Copy every line of the entries that contains the word "details".

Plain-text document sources
——

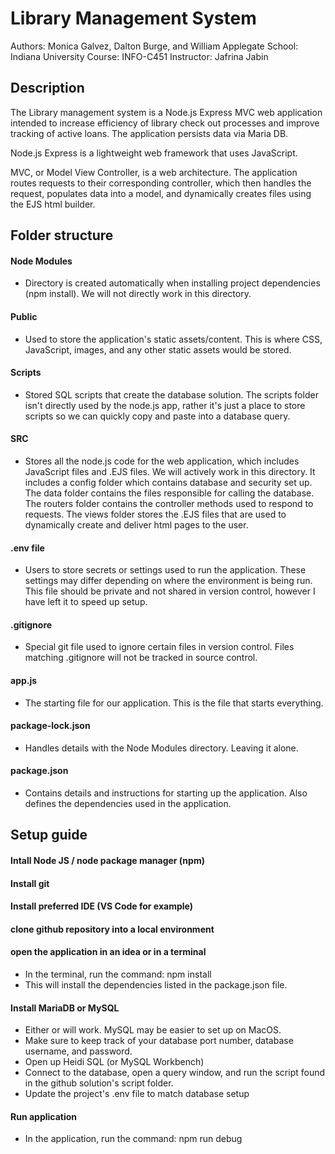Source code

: # Library Management System	
Authors: Monica Galvez, Dalton Burge, and William Applegate
School: Indiana University
Course: INFO-C451
 Instructor: Jafrina Jabin
## Description
The Library management system is a Node.js Express MVC web application intended to increase efficiency of library check out processes and improve tracking of active loans. The application persists data via Maria DB.

Node.js Express is a lightweight web framework that uses JavaScript. 

MVC, or Model View Controller, is a web architecture. The application routes requests to their corresponding controller, which then handles the request, populates data into  a model, and dynamically creates files using the EJS html builder. 
## Folder structure
#### Node Modules
- Directory is created automatically when installing project dependencies (npm install). We will not directly work in this directory. 
#### Public
- Used to store the application's static assets/content. This is where CSS, JavaScript, images, and any other static assets would be stored. 
#### Scripts
- Stored SQL scripts that create the database solution. The scripts folder isn't directly used by the node.js app, rather it's just a place to store scripts so we can quickly copy and paste into a database query.
#### SRC
- Stores all the node.js code for the web application, which includes JavaScript files and .EJS files. We will actively work in this directory. It includes a config folder which contains database and security set up. The data folder contains the files responsible for calling the database. The routers folder contains the controller methods used to respond to requests. The views folder stores the .EJS files that are used to dynamically create and deliver html pages to the user. 
#### .env file
- Users to store secrets or settings used to run the application. These settings may differ depending on where the environment is being run. This file should be private and not shared in version control, however I have left it to speed up setup.
#### .gitignore 
- Special git file used to ignore certain files in version control. Files matching .gitignore will not be tracked in source control.
#### app.js
- The starting file for our application. This is the file that starts everything.
#### package-lock.json
- Handles details with the Node Modules directory. Leaving it alone.
#### package.json
- Contains details and instructions for starting up the application. Also defines the dependencies used in the application.
## Setup guide

#### Intall Node JS / node package manager (npm)
#### Install git
#### Install preferred IDE (VS Code for example)
#### clone github repository into a local environment
#### open the application in an idea or in a terminal
- In the terminal, run the command: npm install
- This will install the dependencies listed in the package.json file.
#### Install MariaDB or MySQL
- Either or will work. MySQL may be easier to set up on MacOS.
- Make sure to keep track of your database port number, database username, and password. 
- Open up Heidi SQL (or MySQL Workbench)
- Connect to the database, open a query window, and run the script found in the github solution's script folder. 
- Update the project's .env file to match database setup
#### Run application
- In the application, run the command: npm run debug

——

(Answer to this task):
- Handles details with the Node Modules directory. Leaving it alone.
- Contains details and instructions for starting up the application. Also defines the dependencies used in the application.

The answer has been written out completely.